El cielo vasto y quejoso, se desgarra en llanto encima mío, con braga, con mágico estruendo, rabioso y eléctrico.
En la profunda inmensidad de la noche, la selva gime con el viento que la envuelve, densa, húmeda, áspera y oscura. Qué hace al cielo derramar con vehemencia su cristalina sabia al aire tormentoso?. Qué hace a la selva, prodigiosa de fauna y flora, erizar la piel del visitante foráneo?.
Las gotas se desperdigan en mis vellos faciales, asimilándose con el sudor que emergen del nerviosismo de mis poros y el barro acumulado en mi rostro taciturno, como el rocío que madruga en la tibia hierba y resbala hasta caer en su sediento seno.
Mis párpados tiemblan, descienden lentamente, aumentan su peso con cada segundo, el esfuerzo para mantenerlos alzados se hace difícil, casi imposible. Mis ojos esperan esa oscuridad apacible que significa el sueño, pero es un lujo no permitido, un signo de incompetencia, de muy alto riesgo, de muy alto precio. Otro trueno, gracias.
No es el impetuoso enemigo, que acecha en la nebulosa frondosidad de la jungla, lo que trastorna los sentidos. Tampoco la insondable espesura del escenario bélico que pone a prueba los límites de la resistencia humana. Sino la espera. La tensa y angustiosa espera que disfraza formas, inventa sonoridades y recrea momentos vívidos en la mente cansada del centinela aguerrido.
La espera ronda la noche y el día, sagaz y perturbadora. Se esconde en las grietas de la razón inerme, y se pasea en la sangre como un virus maldito, devorador de conciencia.

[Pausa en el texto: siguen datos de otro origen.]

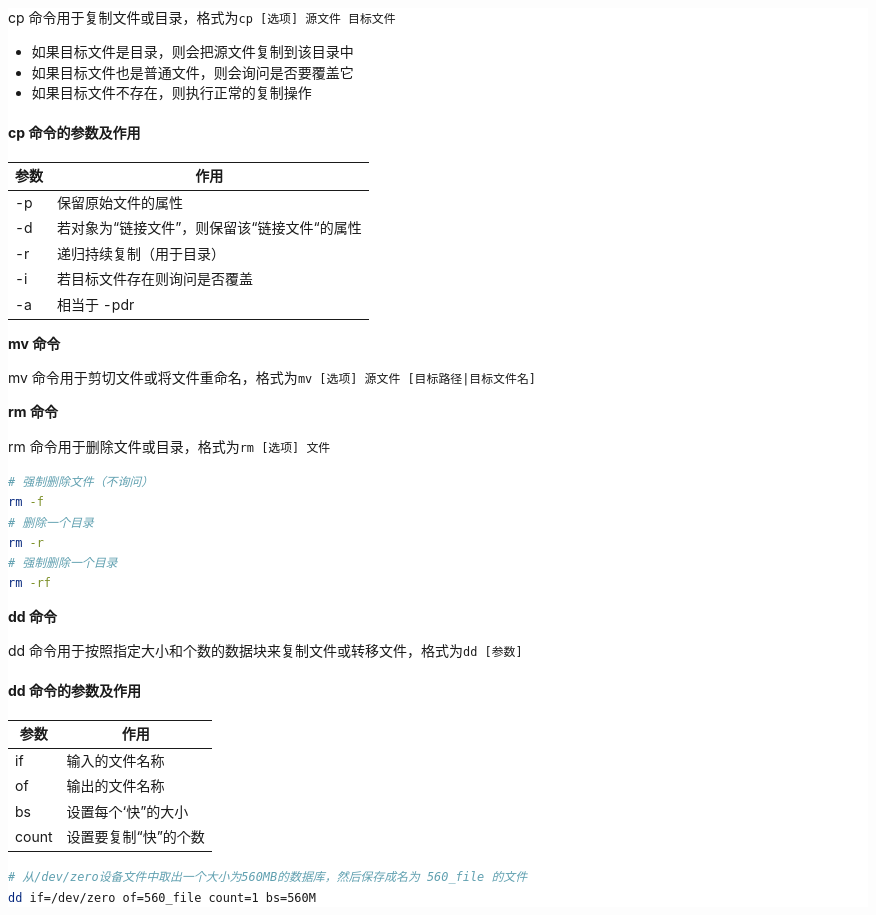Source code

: cp 命令用于复制文件或目录，格式为`cp [选项] 源文件 目标文件`

* 如果目标文件是目录，则会把源文件复制到该目录中
* 如果目标文件也是普通文件，则会询问是否要覆盖它
* 如果目标文件不存在，则执行正常的复制操作

#### cp 命令的参数及作用

| 参数 | 作用                                         |
| ---- | -------------------------------------------- |
| -p   | 保留原始文件的属性                           |
| -d   | 若对象为“链接文件”，则保留该“链接文件“的属性 |
| -r   | 递归持续复制（用于目录）                     |
| -i   | 若目标文件存在则询问是否覆盖                 |
| -a   | 相当于 -pdr                                  |

**mv 命令**

mv 命令用于剪切文件或将文件重命名，格式为`mv [选项] 源文件 [目标路径|目标文件名]`

**rm 命令**

rm 命令用于删除文件或目录，格式为`rm [选项] 文件`

```bash
# 强制删除文件（不询问）
rm -f
# 删除一个目录
rm -r
# 强制删除一个目录
rm -rf
```

**dd 命令**

dd 命令用于按照指定大小和个数的数据块来复制文件或转移文件，格式为`dd [参数]`

#### dd 命令的参数及作用

| 参数  | 作用                 |
| ----- | -------------------- |
| if    | 输入的文件名称       |
| of    | 输出的文件名称       |
| bs    | 设置每个‘快”的大小   |
| count | 设置要复制“快”的个数 |

```bash
# 从/dev/zero设备文件中取出一个大小为560MB的数据库，然后保存成名为 560_file 的文件
dd if=/dev/zero of=560_file count=1 bs=560M
```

La espera permite salirse peligrosamente de foco, como en un desdoblamiento astral, y recorrer kilómetros de selva y cemento, hacia un limbo inconsciente que lleva de vuelta a casa, mientras reproduce en los ojos del iluso viajero, un velado film en blanco y negro de plácidos escenarios personales y dulces e indelebles retratos familiares, solo para despertar a la desoladora realidad, solo para despertar al desvelo y la turbación.
Ahora, el firmamento merma su ataque de copiosos perdigones líquidos y el horizonte verde se hace menos desdibujado en mi retina.
Las horas casi dormidas se desplazan perezosas en mi muñeca, mientras la mañana despierta a la llamada del un sol tímido, que se levanta invisible tras los borrosos cúmulos que todavía dominan la perspectiva del firmamento.
De pronto, demasiada quietud, más el silencio se quiebra en camufladas pisadas. La espera termina.